Thursday, April 12, 2007

High School Debate Competitions: Anybody Want To "Crossfire" Me?

The last time I set foot inside a high school was just a year ago, when I was the stage manager/board op/roadie for a touring Shakespeare company. While there, I noticed the egregious abuse of knowledge on public display; it was clear that one of the students' assignments was to "create a poster about Shakespeare's life!" and so the walls were littered with factually fraudulent, poorly-drawn gems such as "Shakespeare based his play Hamlet on the life of his son Hamnet."

That's the state of American education as it stands today. Not only are inaccuracies like the above statement allowed to stand unopposed, it is painfully obvious that students are not being taught to think critically about anything -- because a critical thinker would instantly realize that Shakespeare couldn't possibly have based Hamlet on the life of his son, as to do so Shakespeare would have had to die before he would have been able to write the play.

I was back in a high school today, having been pulled to judge a debate competition. This was not a local event; it was in fact the state regional debate competition, with the winning team going on to compete in the National Finals.

The competition was set up as a tournament, with rounds of eliminations, etc. until there was only one team remaining. However, although there were six teams in competition and five rounds of play (which means that there was, at minimum, eleven actual debates -- if I did the math correctly), there was only one issue under consideration.

Thus I heard the same debate, with the same arguments and the same statistics and the same rebuttals, multiple times.

As any attempt at analyzing and rating argument was out of the question, since it soon became clear that everyone had gone online and found the same USA Today article and the same Wikipedia link, I found myself rating form. (Though before I begin my discussion on form, I should note that the arguments -- the identical arguments that everyone put forward -- were specious at best and prominently featured straw men. The entirety of the critical thought present can be summed up by the student who began his final statement with "Education is the best solution, because education always works." Clearly.)

The students each had four minutes to present their initial argument, followed by a three minute "Crossfire"-style rebuttal period (coincidentally named "Crossfire period"), and then were given the chance to make additional arguments and rebuttals, closing in a final statement to the audience. Each student, perhaps to make the maximum use of his or her time, gabbled the arguments out at auctioneer-speed, staring face-down into a sheaf of typed papers.

I wanted to write on my evaluation sheets "No one is convincing me of anything. Both teams lose." Instead I commented on as much of the argument as I could comprehend from the mess of hyperspeed mumbling, and added a few notes about making eye contact with the audience.

The worst (and most surprising) part, however, was the response from my fellow judges.
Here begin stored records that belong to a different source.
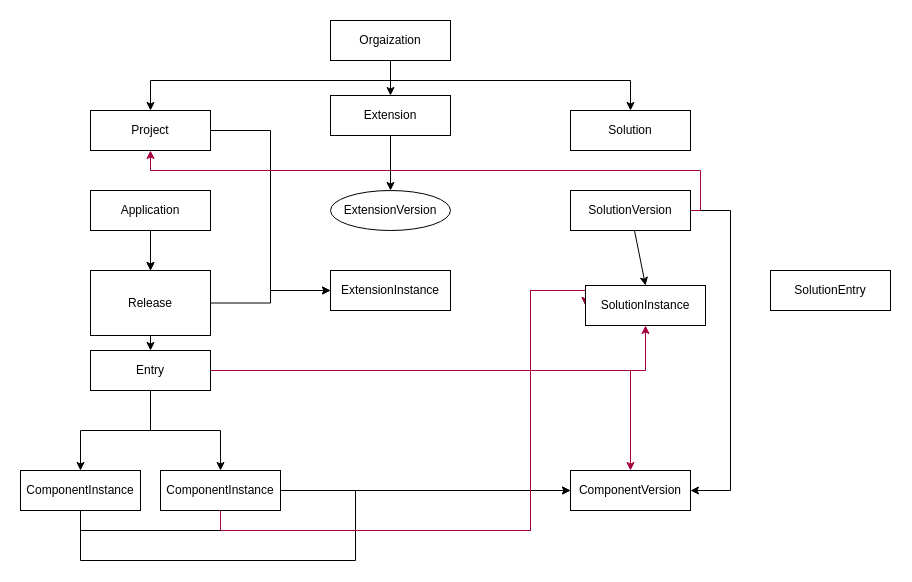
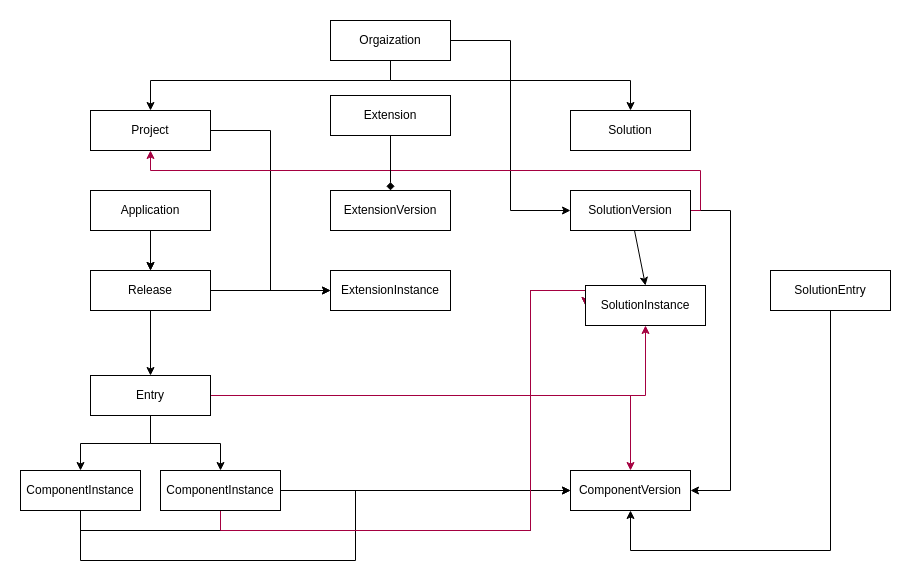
  <mxCell id="0" />
  <mxCell id="1" parent="0" />
  <mxCell id="2" style="edgeStyle=elbowEdgeStyle;html=1;entryX=0.5;entryY=0;entryDx=0;entryDy=0;exitX=0.5;exitY=1;exitDx=0;exitDy=0;elbow=vertical;rounded=0;" parent="1" source="5" target="12" edge="1"><mxGeometry relative="1" as="geometry"><Array as="points"><mxPoint x="510" y="80" /><mxPoint x="440" y="30" /></Array></mxGeometry></mxCell>
  <mxCell id="3" style="edgeStyle=elbowEdgeStyle;rounded=0;html=1;elbow=vertical;exitX=0.5;exitY=1;exitDx=0;exitDy=0;" parent="1" source="5" target="7" edge="1"><mxGeometry relative="1" as="geometry"><Array as="points"><mxPoint x="270" y="80" /></Array></mxGeometry></mxCell>
- <mxCell id="4" style="edgeStyle=elbowEdgeStyle;rounded=0;elbow=horizontal;html=1;entryX=0.5;entryY=0;entryDx=0;entryDy=0;" parent="1" source="5" target="23" edge="1"><mxGeometry relative="1" as="geometry" /></mxCell>
+ <mxCell id="4" style="edgeStyle=elbowEdgeStyle;rounded=0;elbow=horizontal;html=1;" parent="1" source="5" target="16" edge="1"><mxGeometry relative="1" as="geometry" /></mxCell>
  <mxCell id="5" value="Orgaization" style="whiteSpace=wrap;html=1;" parent="1" vertex="1"><mxGeometry x="330" y="20" width="120" height="40" as="geometry" /></mxCell>
  <mxCell id="6" style="edgeStyle=elbowEdgeStyle;rounded=0;elbow=horizontal;html=1;" parent="1" source="7" target="34" edge="1"><mxGeometry relative="1" as="geometry" /></mxCell>
  <mxCell id="7" value="Project" style="whiteSpace=wrap;html=1;" parent="1" vertex="1"><mxGeometry x="90" y="110" width="120" height="40" as="geometry" /></mxCell>
  <mxCell id="8" style="edgeStyle=elbowEdgeStyle;rounded=0;elbow=horizontal;html=1;entryX=0.5;entryY=0;entryDx=0;entryDy=0;" parent="1" source="11" target="25" edge="1"><mxGeometry relative="1" as="geometry" /></mxCell>
  <mxCell id="9" value="" style="edgeStyle=none;rounded=0;html=1;" parent="1" source="11" target="25" edge="1"><mxGeometry relative="1" as="geometry" /></mxCell>
  <mxCell id="10" style="edgeStyle=orthogonalEdgeStyle;rounded=0;html=1;entryX=0;entryY=0.5;entryDx=0;entryDy=0;exitX=1;exitY=0.5;exitDx=0;exitDy=0;" parent="1" source="25" target="34" edge="1"><mxGeometry relative="1" as="geometry" /></mxCell>
  <mxCell id="11" value="Application" style="whiteSpace=wrap;html=1;" parent="1" vertex="1"><mxGeometry x="90" y="190" width="120" height="40" as="geometry" /></mxCell>
  <mxCell id="12" value="Solution" style="whiteSpace=wrap;html=1;" parent="1" vertex="1"><mxGeometry x="570" y="110" width="120" height="40" as="geometry" /></mxCell>
  <mxCell id="13" style="edgeStyle=none;html=1;entryX=0.5;entryY=0;entryDx=0;entryDy=0;" parent="1" source="16" target="35" edge="1"><mxGeometry relative="1" as="geometry" /></mxCell>
  <mxCell id="14" style="edgeStyle=elbowEdgeStyle;rounded=0;html=1;entryX=1;entryY=0.5;entryDx=0;entryDy=0;" parent="1" source="16" target="33" edge="1"><mxGeometry relative="1" as="geometry"><Array as="points"><mxPoint x="730" y="465" /></Array></mxGeometry></mxCell>
  <mxCell id="15" style="edgeStyle=orthogonalEdgeStyle;html=1;exitX=1;exitY=0.5;exitDx=0;exitDy=0;rounded=0;fillColor=#d80073;strokeColor=#A50040;" parent="1" source="16" target="7" edge="1"><mxGeometry relative="1" as="geometry" /></mxCell>
  <mxCell id="16" value="SolutionVersion" style="whiteSpace=wrap;html=1;" parent="1" vertex="1"><mxGeometry x="570" y="190" width="120" height="40" as="geometry" /></mxCell>
  <mxCell id="17" style="edgeStyle=elbowEdgeStyle;html=1;entryX=0.5;entryY=0;entryDx=0;entryDy=0;elbow=vertical;rounded=0;" parent="1" source="21" target="29" edge="1"><mxGeometry relative="1" as="geometry" /></mxCell>
  <mxCell id="18" style="edgeStyle=elbowEdgeStyle;rounded=0;elbow=vertical;html=1;" parent="1" source="21" target="32" edge="1"><mxGeometry relative="1" as="geometry" /></mxCell>
  <mxCell id="19" style="edgeStyle=orthogonalEdgeStyle;rounded=0;html=1;strokeColor=#A50040;fillColor=#d80073;" parent="1" source="21" target="33" edge="1"><mxGeometry relative="1" as="geometry" /></mxCell>
  <mxCell id="20" style="edgeStyle=orthogonalEdgeStyle;rounded=0;html=1;entryX=0.5;entryY=1;entryDx=0;entryDy=0;fillColor=#d80073;strokeColor=#A50040;" parent="1" source="21" target="35" edge="1"><mxGeometry relative="1" as="geometry" /></mxCell>
- <mxCell id="21" value="Entry" style="whiteSpace=wrap;html=1;" parent="1" vertex="1"><mxGeometry x="90" y="350" width="120" height="40" as="geometry" /></mxCell>
- <mxCell id="22" style="edgeStyle=none;html=1;entryX=0.5;entryY=0;entryDx=0;entryDy=0;" parent="1" source="23" target="26" edge="1"><mxGeometry relative="1" as="geometry" /></mxCell>
+ <mxCell id="21" value="Entry" style="whiteSpace=wrap;html=1;" parent="1" vertex="1"><mxGeometry x="90" y="375" width="120" height="40" as="geometry" /></mxCell>
+ <mxCell id="22" style="edgeStyle=none;html=1;entryX=0.5;entryY=0;entryDx=0;entryDy=0;endArrow=diamond;" parent="1" source="23" target="26" edge="1"><mxGeometry relative="1" as="geometry" /></mxCell>
  <mxCell id="23" value="Extension" style="whiteSpace=wrap;html=1;" parent="1" vertex="1"><mxGeometry x="330" y="95" width="120" height="40" as="geometry" /></mxCell>
  <mxCell id="24" style="edgeStyle=none;html=1;entryX=0.5;entryY=0;entryDx=0;entryDy=0;" parent="1" source="25" target="21" edge="1"><mxGeometry relative="1" as="geometry" /></mxCell>
- <mxCell id="25" value="Release" style="whiteSpace=wrap;html=1;" parent="1" vertex="1"><mxGeometry x="90" y="270" width="120" height="65" as="geometry" /></mxCell>
- <mxCell id="26" value="ExtensionVersion" style="ellipse;whiteSpace=wrap;html=1;" parent="1" vertex="1"><mxGeometry x="330" y="190" width="120" height="40" as="geometry" /></mxCell>
+ <mxCell id="25" value="Release" style="whiteSpace=wrap;html=1;" parent="1" vertex="1"><mxGeometry x="90" y="270" width="120" height="40" as="geometry" /></mxCell>
+ <mxCell id="26" value="ExtensionVersion" style="whiteSpace=wrap;html=1;" parent="1" vertex="1"><mxGeometry x="330" y="190" width="120" height="40" as="geometry" /></mxCell>
  <mxCell id="27" style="edgeStyle=orthogonalEdgeStyle;rounded=0;html=1;exitX=0.5;exitY=1;exitDx=0;exitDy=0;elbow=vertical;entryX=0;entryY=0.5;entryDx=0;entryDy=0;" parent="1" source="29" target="33" edge="1"><mxGeometry relative="1" as="geometry"><Array as="points"><mxPoint x="80" y="560" /><mxPoint x="355" y="560" /><mxPoint x="355" y="490" /></Array><mxPoint x="470" y="490" as="targetPoint" /></mxGeometry></mxCell>
  <mxCell id="28" style="edgeStyle=orthogonalEdgeStyle;rounded=0;html=1;entryX=0;entryY=0.5;entryDx=0;entryDy=0;exitX=0.5;exitY=1;exitDx=0;exitDy=0;" parent="1" source="29" target="35" edge="1"><mxGeometry relative="1" as="geometry"><Array as="points"><mxPoint x="80" y="530" /><mxPoint x="530" y="530" /><mxPoint x="530" y="290" /></Array></mxGeometry></mxCell>
  <mxCell id="29" value="ComponentInstance" style="whiteSpace=wrap;html=1;" parent="1" vertex="1"><mxGeometry x="20" y="470" width="120" height="40" as="geometry" /></mxCell>
  <mxCell id="30" style="edgeStyle=elbowEdgeStyle;rounded=0;html=1;entryX=0;entryY=0.5;entryDx=0;entryDy=0;" parent="1" source="32" target="33" edge="1"><mxGeometry relative="1" as="geometry" /></mxCell>
  <mxCell id="31" style="edgeStyle=orthogonalEdgeStyle;rounded=0;html=1;entryX=0;entryY=0.5;entryDx=0;entryDy=0;exitX=0.5;exitY=1;exitDx=0;exitDy=0;fillColor=#d80073;strokeColor=#A50040;" parent="1" source="32" target="35" edge="1"><mxGeometry relative="1" as="geometry"><Array as="points"><mxPoint x="220" y="530" /><mxPoint x="530" y="530" /><mxPoint x="530" y="290" /></Array></mxGeometry></mxCell>
  <mxCell id="32" value="ComponentInstance" style="whiteSpace=wrap;html=1;" parent="1" vertex="1"><mxGeometry x="160" y="470" width="120" height="40" as="geometry" /></mxCell>
  <mxCell id="33" value="ComponentVersion" style="whiteSpace=wrap;html=1;" parent="1" vertex="1"><mxGeometry x="570" y="470" width="120" height="40" as="geometry" /></mxCell>
  <mxCell id="34" value="ExtensionInstance" style="whiteSpace=wrap;html=1;" parent="1" vertex="1"><mxGeometry x="330" y="270" width="120" height="40" as="geometry" /></mxCell>
  <mxCell id="35" value="SolutionInstance" style="whiteSpace=wrap;html=1;" parent="1" vertex="1"><mxGeometry x="585" y="285" width="120" height="40" as="geometry" /></mxCell>
+ <mxCell id="36" style="edgeStyle=orthogonalEdgeStyle;rounded=0;html=1;entryX=0.5;entryY=1;entryDx=0;entryDy=0;exitX=0.5;exitY=1;exitDx=0;exitDy=0;" parent="1" source="37" target="33" edge="1"><mxGeometry relative="1" as="geometry"><Array as="points"><mxPoint x="830" y="550" /><mxPoint x="630" y="550" /></Array></mxGeometry></mxCell>
  <mxCell id="37" value="SolutionEntry" style="whiteSpace=wrap;html=1;" parent="1" vertex="1"><mxGeometry x="770" y="270" width="120" height="40" as="geometry" /></mxCell>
After the first round, while I was still taking notes and trying to sort out what exactly had been said, the judge next to me leaned back with a perky "well, wasn't that great!" Um... no.

Then the other judge said "yeah, they're really doing a fantastic job up there!" I can buy "they're high school kids, so we'll cut them some slack," but I saw nothing that even remotely approached fantastic.

"Didn't you find it a little hard to understand because they were talking so quickly?" I asked.

Judge #2 said "Oh, no! It's great! It's just like C-Span or Crossfire! Haven't you ever seen Crossfire?"

I said that the only episode I had seen was the one featuring Jon Stewart.

But I learned, through the course of the evening and through listening to the other judges (all of whom were debate coaches or teachers; I got pulled at the last minute by a friend of a friend when a slot suddenly opened up) that the contemporary style of debate involves imitating the talking heads one sees on Fox News; and that points are in fact awarded for rushing through an argument so fast that an audience has no time to consider its validity, for speaking in an incendiary tone rather than a persuasive one, for instilling anxiety rather than calm, and for attacking opponents rather than reasoning with them.

(There were judges who did agree that the students were talking a bit too quickly, or that the arguments were immature, but the general consensus was... see above.)

I suppose I was naive. At the same time, I wish I could take all those students into a classroom with me, for one evening, and give them all copies of Julius Caesar and have them take turns reading Brutus and Antony's oratories, one after another, until we can sit together and talk about how an argument is constructed, how rhetoric is used to dress a subject, and how a well-timed, well-paused phrase can make a crowd turn towards you or against you.